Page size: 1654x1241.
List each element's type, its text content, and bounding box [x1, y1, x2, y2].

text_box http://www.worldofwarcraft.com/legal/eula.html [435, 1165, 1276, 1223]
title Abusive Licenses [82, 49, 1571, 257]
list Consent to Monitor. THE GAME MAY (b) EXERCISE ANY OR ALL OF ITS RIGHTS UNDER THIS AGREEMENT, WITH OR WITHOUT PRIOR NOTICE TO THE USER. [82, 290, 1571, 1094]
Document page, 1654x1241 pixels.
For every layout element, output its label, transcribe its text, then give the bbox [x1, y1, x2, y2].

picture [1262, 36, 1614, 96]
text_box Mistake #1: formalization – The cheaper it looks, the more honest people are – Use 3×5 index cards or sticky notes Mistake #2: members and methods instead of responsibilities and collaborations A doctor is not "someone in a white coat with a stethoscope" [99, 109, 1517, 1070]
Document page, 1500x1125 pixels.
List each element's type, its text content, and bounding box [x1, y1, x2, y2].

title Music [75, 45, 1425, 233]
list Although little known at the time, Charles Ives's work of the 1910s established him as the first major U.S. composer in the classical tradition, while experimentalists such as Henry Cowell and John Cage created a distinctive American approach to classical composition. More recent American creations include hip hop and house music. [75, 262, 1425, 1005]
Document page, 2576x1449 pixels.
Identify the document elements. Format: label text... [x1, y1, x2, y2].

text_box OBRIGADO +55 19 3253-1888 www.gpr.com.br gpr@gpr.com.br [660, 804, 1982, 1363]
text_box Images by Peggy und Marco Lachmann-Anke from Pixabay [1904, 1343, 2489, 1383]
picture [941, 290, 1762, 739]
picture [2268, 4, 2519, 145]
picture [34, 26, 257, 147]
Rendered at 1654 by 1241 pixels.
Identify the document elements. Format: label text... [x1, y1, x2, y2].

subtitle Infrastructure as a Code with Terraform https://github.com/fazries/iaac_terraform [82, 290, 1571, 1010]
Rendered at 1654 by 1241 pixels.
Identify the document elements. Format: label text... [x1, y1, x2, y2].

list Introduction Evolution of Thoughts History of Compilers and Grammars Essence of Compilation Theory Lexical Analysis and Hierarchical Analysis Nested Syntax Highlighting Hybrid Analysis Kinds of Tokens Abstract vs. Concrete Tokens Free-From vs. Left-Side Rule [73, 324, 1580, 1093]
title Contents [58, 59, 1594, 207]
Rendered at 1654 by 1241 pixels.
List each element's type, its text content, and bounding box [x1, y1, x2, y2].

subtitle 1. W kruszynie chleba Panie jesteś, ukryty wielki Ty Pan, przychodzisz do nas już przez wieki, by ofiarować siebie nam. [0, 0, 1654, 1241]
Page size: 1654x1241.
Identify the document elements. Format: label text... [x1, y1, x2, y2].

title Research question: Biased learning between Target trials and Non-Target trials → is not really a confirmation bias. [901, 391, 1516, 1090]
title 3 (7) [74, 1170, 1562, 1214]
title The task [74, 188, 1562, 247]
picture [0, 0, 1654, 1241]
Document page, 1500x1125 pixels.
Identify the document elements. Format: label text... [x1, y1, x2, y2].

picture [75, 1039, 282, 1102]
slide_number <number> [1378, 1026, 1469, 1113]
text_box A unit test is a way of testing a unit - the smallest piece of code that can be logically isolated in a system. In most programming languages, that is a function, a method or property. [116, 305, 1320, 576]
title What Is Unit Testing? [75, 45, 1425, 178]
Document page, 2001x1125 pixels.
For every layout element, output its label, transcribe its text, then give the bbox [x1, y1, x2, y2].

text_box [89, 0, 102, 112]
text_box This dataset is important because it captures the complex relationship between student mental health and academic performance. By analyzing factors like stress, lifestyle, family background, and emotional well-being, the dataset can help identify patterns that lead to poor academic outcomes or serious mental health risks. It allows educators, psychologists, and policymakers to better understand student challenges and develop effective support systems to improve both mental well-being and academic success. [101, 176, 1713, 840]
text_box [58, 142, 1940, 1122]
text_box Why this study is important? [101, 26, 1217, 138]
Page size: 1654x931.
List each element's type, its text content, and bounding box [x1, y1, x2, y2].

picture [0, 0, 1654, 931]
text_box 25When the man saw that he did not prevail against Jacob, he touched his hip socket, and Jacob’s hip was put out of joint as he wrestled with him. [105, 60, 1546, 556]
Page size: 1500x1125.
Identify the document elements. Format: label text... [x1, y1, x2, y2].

◆ **TASK DESCRIPTION**
Give every line of the records above, from the first line through the line containing "list Although little", as a JSON list of strings with one string per line, leaving out blank lines.

◆ **RESULT**
[
  "Page size: 1654x1241.",
  "List each element's type, its text content, and bounding box [x1, y1, x2, y2].",
  "text_box http://www.worldofwarcraft.com/legal/eula.html [435, 1165, 1276, 1223]",
  "title Abusive Licenses [82, 49, 1571, 257]",
  "list Consent to Monitor. THE GAME MAY (b) EXERCISE ANY OR ALL OF ITS RIGHTS UNDER THIS AGREEMENT, WITH OR WITHOUT PRIOR NOTICE TO THE USER. [82, 290, 1571, 1094]",
  "Document page, 1654x1241 pixels.",
  "For every layout element, output its label, transcribe its text, then give the bbox [x1, y1, x2, y2].",
  "picture [1262, 36, 1614, 96]",
  "text_box Mistake #1: formalization – The cheaper it looks, the more honest people are – Use 3×5 index cards or sticky notes Mistake #2: members and methods instead of responsibilities and collaborations A doctor is not \"someone in a white coat with a stethoscope\" [99, 109, 1517, 1070]",
  "Document page, 1500x1125 pixels.",
  "List each element's type, its text content, and bounding box [x1, y1, x2, y2].",
  "title Music [75, 45, 1425, 233]",
  "list Although little known at the time, Charles Ives's work of the 1910s established him as the first major U.S. composer in the classical tradition, while experimentalists such as Henry Cowell and John Cage created a distinctive American approach to classical composition. More recent American creations include hip hop and house music. [75, 262, 1425, 1005]"
]